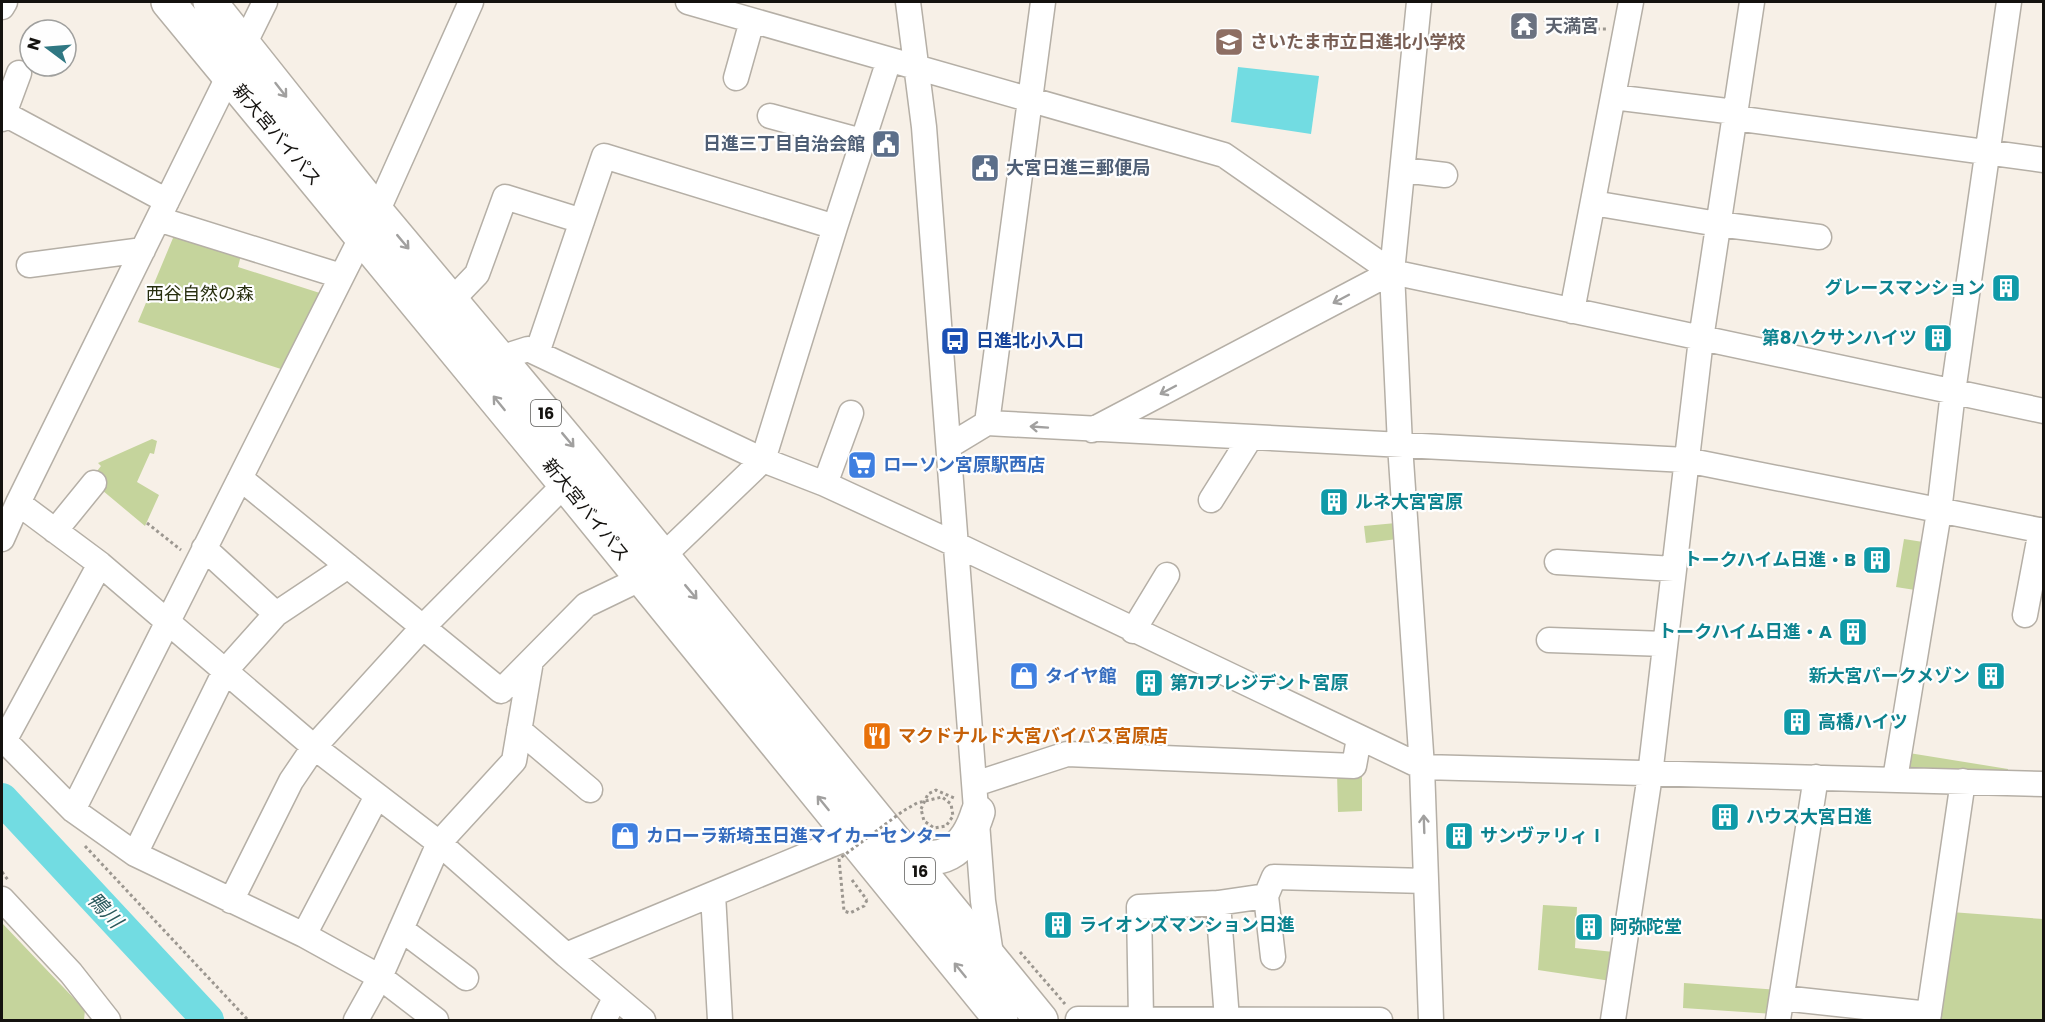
<svg xmlns="http://www.w3.org/2000/svg" width="2045" height="1022" font-family="Poppins,'Noto Sans JP',sans-serif">
  <rect width="100%" height="100%" fill="#f7f0e7"/>
  <path fill="#c5d49c" d="M178,226L243,247L238,267L323,294L284,370L138,322Z
    M152,439L157,441L154,454L150,453L137,482L159,495L145,526L90,480L101,466L98,463Z
    M1396,523L1397,539L1366,543L1364,526Z
    M1904,539L1923,542L1915,590L1896,587Z
    M1909,753L2008,769V777L1916,775L1908,766Z
    M1337,773H1362V811L1338,812Z
    M1543,905L1577,907L1575,948L1614,952L1611,981L1538,970Z
    M1951,912L2043,919V1020H1936Z
    M2,923L85,1010L84,1020H2Z
    M1684,983L1779,990L1774,1014L1683,1008Z"/>
  <path fill="#72dce2" d="M1238,67L1319,76L1311,134L1231,122Z"/>
  <g fill="none" stroke-linecap="round" stroke-linejoin="round">
    <path stroke="#72dce2" stroke-width="32" d="M2,799L208,1020"/>
    <g stroke="#b5afa6" stroke-width="27">
      <path id="minor" d="M688,2L1224,155L1392,272L2044,411
        M908,2L924,127L983,901L992,961
        M1419,2L1392,272L1400,445L1422,767L1431,1020
        M2,7L5,2
        M736,78L752,21
        M1613,97L1735,112
        M3,113L167,201
        M770,116L862,141
        M1735,118L2044,160
        M2,119L19,73
        M1403,170L1445,175
        M1593,203L1718,224L1819,237
        M377,212L471,2
        M158,219L341,276
        M29,265L143,250
        M452,300L477,274L505,197L582,221
        M1572,311L1631,2
        M537,353L604,156L835,227
        M500,358L528,349L763,460L825,484L957,545L1422,767L2044,784
        M987,423L1686,460L2044,531
        M1092,430L1392,272
        M949,446L987,423L1043,2
        M240,478L501,691L586,605L642,578
        M825,484L851,413
        M1211,500L1250,438
        M18,503L265,2
        M55,531L94,483
        M2,539L18,503L100,564L314,747L439,843L566,955
        M204,548L276,614
        M662,557L763,460L835,227L889,60
        M1557,562L1674,569
        M2025,615L2041,530
        M1133,631L1167,575
        M1549,640L1665,644
        M519,730L590,790
        M2,738L73,810L135,854L304,935L380,977L436,1020
        M4,741L100,564
        M1895,779L1939,512L1953,392L2009,2
        M975,784L1067,754L1354,766L1359,738
        M73,810L362,236
        M135,854L225,671L276,614L348,566
        M713,894L720,1020
        M1266,896L1273,957
        M2,899L71,973L108,1020
        M231,901L291,781L314,747L423,627L565,484
        M1218,903L1227,1019
        M401,929L466,978
        M304,935L377,796
        M1782,998L1929,1014
        M1141,1018L1139,907L1218,903L1266,896L1274,877L1426,881
        M1078,1019L1380,1020
        M356,1020L380,977L439,843L514,761L531,661
        M604,1020L615,998
        M643,1020L566,955L850,837
        M1613,1020L1650,775L1701,339L1752,2
        M1778,1020L1816,777
        M1928,1020L1963,781"/>
    </g>
    <g stroke="#b5afa6" stroke-width="36">
      <path id="highway" d="M168,2L565,484L1001,1020
        M210,2L377,212L581,456L1041,1020
        M900,847C939,871 966,851 978,812"/>
    </g>
    <path stroke="#9c9790" stroke-width="3" stroke-dasharray="3 3" stroke-linecap="butt" d="M1544,20L1580,29H1606
      M147,523L181,550
      M921,809L928,794L936,790L954,798
      M85,846L248,1020
      M2,872L8,880
      M852,880L867,900
      M1020,952L1065,1004"/>
    <use href="#minor" stroke="#fff" stroke-width="24"/>
    <use href="#highway" stroke="#fff" stroke-width="33"/>
    <path stroke="#9c9790" stroke-width="3" stroke-dasharray="3 3" stroke-linecap="butt" d="M867,900L864,906L850,913L844,911L839,859L903,811L917,803L942,797L951,804L953,816L946,826L934,828L924,821L921,809"/>
  </g>
  <defs><path id="oneway-shaft" d="M-6 0H5M1.5-3L5.5 0L1.5 3" fill="none" stroke-width="1.6" stroke-linecap="round" stroke-linejoin="round" transform="scale(1.5)"/></defs>
  <g stroke="#a1a09f">
    <use href="#oneway-shaft" transform="translate(281 90) rotate(52)"/>
    <use href="#oneway-shaft" transform="translate(403 242) rotate(50)"/>
    <use href="#oneway-shaft" transform="translate(1341 299) rotate(152)"/>
    <use href="#oneway-shaft" transform="translate(1168 390) rotate(152)"/>
    <use href="#oneway-shaft" transform="translate(499 403) rotate(-129)"/>
    <use href="#oneway-shaft" transform="translate(1039 427) rotate(-176)"/>
    <use href="#oneway-shaft" transform="translate(568 440) rotate(50)"/>
    <use href="#oneway-shaft" transform="translate(691 592) rotate(50)"/>
    <use href="#oneway-shaft" transform="translate(823 803) rotate(-129)"/>
    <use href="#oneway-shaft" transform="translate(1424 824) rotate(-92)"/>
    <use href="#oneway-shaft" transform="translate(960 970) rotate(-129)"/>
  </g>
  <defs>
    <g id="temple-square" transform="scale(1.5)"><rect x="-9" y="-9" width="18" height="18" rx="4" fill="#6b7280" stroke="#fefefe"/><path d="M0-6L5-2H3V0L6.5 2.5H4V6H1.5V3h-3V6H-4V2.5H-6.5L-3 0V-2H-5Z" fill="#fff"/></g>
    <g id="school-square" transform="scale(1.5)"><rect x="-9" y="-9" width="18" height="18" rx="4" fill="#8d6e63" stroke="#fefefe"/><path d="M0-5L7-2L0 1L-7-2ZM-4 1L0 2.5L4 1V4Q0 6-4 4Z" fill="#fff"/></g>
    <g id="civic-square" transform="scale(1.5)"><rect x="-9" y="-9" width="18" height="18" rx="4" fill="#5c6f8a" stroke="#fefefe"/><path d="M-.6-6.5H3V-4.5H.6V-3L4-1V1h2V6H-6V1h2V-1L-.6-3ZM-1.2 2.5V6h2.4V2.5Z" fill="#fff"/></g>
    <g id="building-square" transform="scale(1.5)"><rect x="-9" y="-9" width="18" height="18" rx="4" fill="#0f9aa8" stroke="#fefefe"/><path d="M-4-6H4V6H1V3H-1V6H-4ZM-2.5-4.3h1.7v1.8h-1.7ZM.8-4.3h1.7v1.8H.8ZM-2.5-1h1.7V.8h-1.7ZM.8-1h1.7V.8H.8Z" fill="#fff"/></g>
    <g id="bus-square" transform="scale(1.5)"><rect x="-9" y="-9" width="18" height="18" rx="4" fill="#1a4fb4" stroke="#fefefe"/><path d="M-5-6H5V4H4V6H2V4H-2V6H-4V4H-5ZM-3.5-4V0h7V-4ZM-3.5 1.2v1.5H-2V1.2ZM2 1.2v1.5H3.5V1.2Z" fill="#fff"/></g>
    <g id="supermarket-square" transform="scale(1.5)"><rect x="-9" y="-9" width="18" height="18" rx="4" fill="#3f7fe0" stroke="#fefefe"/><path d="M-6-5.5h2.5l.6 2H6L4.5 2H-2.5L-4.4-4H-6ZM-1.5 3.2a1.3 1.3 0 1 0 .1 0ZM3 3.2a1.3 1.3 0 1 0 .1 0Z" fill="#fff"/></g>
    <g id="shop-square" transform="scale(1.5)"><rect x="-9" y="-9" width="18" height="18" rx="4" fill="#3f7fe0" stroke="#fefefe"/><path d="M-5-2.5h2.3a2.7 3.5 0 0 1 5.4 0H5L5.5 6h-11ZM-1.5-2.5h3a1.5 2.3 0 0 0-3 0Z" fill="#fff"/></g>
    <g id="restaurant-square" transform="scale(1.5)"><rect x="-9" y="-9" width="18" height="18" rx="4" fill="#e8710a" stroke="#fefefe"/><path d="M-5-6h1v4h1v-4h1v4h1v-4h1v5L-1.5 .5V6h-2V.5L-5-1ZM5-6V6H3V1.5H1.5Q1.5-4 5-6Z" fill="#fff"/></g>
  </defs>
  <g fill-rule="evenodd">
    <use href="#temple-square" x="1524" y="26"/>
    <use href="#school-square" x="1229" y="42"/>
    <use href="#civic-square" x="886" y="144"/>
    <use href="#civic-square" x="985" y="168"/>
    <use href="#building-square" x="2006" y="288"/>
    <use href="#building-square" x="1938" y="338"/>
    <use href="#bus-square" x="955" y="341"/>
    <use href="#supermarket-square" x="862" y="465"/>
    <use href="#building-square" x="1334" y="502"/>
    <use href="#building-square" x="1877" y="560"/>
    <use href="#building-square" x="1853" y="632"/>
    <use href="#shop-square" x="1024" y="676"/>
    <use href="#building-square" x="1991" y="676"/>
    <use href="#building-square" x="1149" y="683"/>
    <use href="#building-square" x="1797" y="722"/>
    <use href="#restaurant-square" x="877" y="736"/>
    <use href="#building-square" x="1725" y="817"/>
    <use href="#shop-square" x="625" y="836"/>
    <use href="#building-square" x="1459" y="836"/>
    <use href="#building-square" x="1058" y="925"/>
    <use href="#building-square" x="1589" y="927"/>
  </g>
  <g text-anchor="middle" stroke-width="4.5" stroke-linejoin="round" paint-order="stroke">
    <g fill="#fefefe" stroke="#5a5957" stroke-width="1.5">
      <rect x="531" y="400" width="30" height="26" rx="4.5"/>
      <rect x="905" y="858" width="30" height="26" rx="4.5"/>
    </g>
    <g font-size="16" font-weight="bold" fill="#14120f">
      <text x="546" y="419">16</text>
      <text x="920" y="877">16</text>
    </g>
    <g font-size="18" font-weight="bold" fill="#5b616d" stroke="#fefefe" text-anchor="start">
      <text x="1545" y="32">天満宮</text>
    </g>
    <g font-size="18" font-weight="bold" fill="#785e54" stroke="#fefefe" text-anchor="start">
      <text x="1250" y="48">さいたま市立日進北小学校</text>
    </g>
    <g font-size="18" fill="#14120f" stroke="#fefefe">
      <text transform="translate(277 135) rotate(50)" y="6">新大宮バイパス</text>
      <text transform="translate(586 510) rotate(51)" y="6">新大宮バイパス</text>
    </g>
    <g font-size="18" font-weight="bold" fill="#4e5e75" stroke="#fefefe" text-anchor="end">
      <text x="865" y="150">日進三丁目自治会館</text>
      <text x="1006" y="174" text-anchor="start">大宮日進三郵便局</text>
    </g>
    <g font-size="18" font-weight="bold" fill="#0d838f" stroke="#fefefe" text-anchor="start">
      <text x="1985" y="294" text-anchor="end">グレースマンション</text>
      <text x="1917" y="344" text-anchor="end">第8ハクサンハイツ</text>
      <text x="1355" y="508">ルネ大宮宮原</text>
      <text x="1856" y="566" text-anchor="end">トークハイム日進・B</text>
      <text x="1832" y="638" text-anchor="end">トークハイム日進・A</text>
      <text x="1970" y="682" text-anchor="end">新大宮パークメゾン</text>
      <text x="1170" y="689">第71プレジデント宮原</text>
      <text x="1818" y="728">高橋ハイツ</text>
      <text x="1746" y="823">ハウス大宮日進</text>
      <text x="1480" y="842">サンヴァリィⅠ</text>
      <text x="1079" y="931">ライオンズマンション日進</text>
      <text x="1610" y="933">阿弥陀堂</text>
    </g>
    <g font-size="18" fill="#272e0e" stroke="#fefefe">
      <text x="200" y="300">西谷自然の森</text>
    </g>
    <g font-size="18" font-weight="bold" fill="#164399" stroke="#fefefe" text-anchor="start">
      <text x="976" y="347">日進北小入口</text>
    </g>
    <g font-size="18" font-weight="bold" fill="#366cbe" stroke="#fefefe" text-anchor="start">
      <text x="883" y="471">ローソン宮原駅西店</text>
      <text x="1045" y="682">タイヤ館</text>
      <text x="646" y="842">カローラ新埼玉日進マイカーセンター</text>
    </g>
    <g font-size="18" font-weight="bold" fill="#c56008" stroke="#fefefe" text-anchor="start">
      <text x="898" y="742">マクドナルド大宮バイパス宮原店</text>
    </g>
    <g font-size="20" font-style="italic" fill="#2a595c" stroke="#fefefe">
      <text transform="translate(105 910) rotate(47)" y="7">鴨川</text>
    </g>
  </g>
  <rect width="2045" height="1022" fill="none" stroke="#14120f" stroke-width="6"/>
  <g transform="translate(48 48) rotate(286)"><circle r="28" fill="#fefefe" stroke="#a0a09e" stroke-width="1.5"/>
  <path d="M0-4.5L10 22L0 15L-10 22Z" fill="#2f7782"/>
  <text y="-9" font-size="16" font-weight="bold" text-anchor="middle" fill="#14120f">N</text>
  </g>
</svg>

**INSTRUCTIONS FOR THE TASK:** Counting every line that holds the string "middle", give the total for the data above and nothing else.

**EXPECTED ANSWER:** 2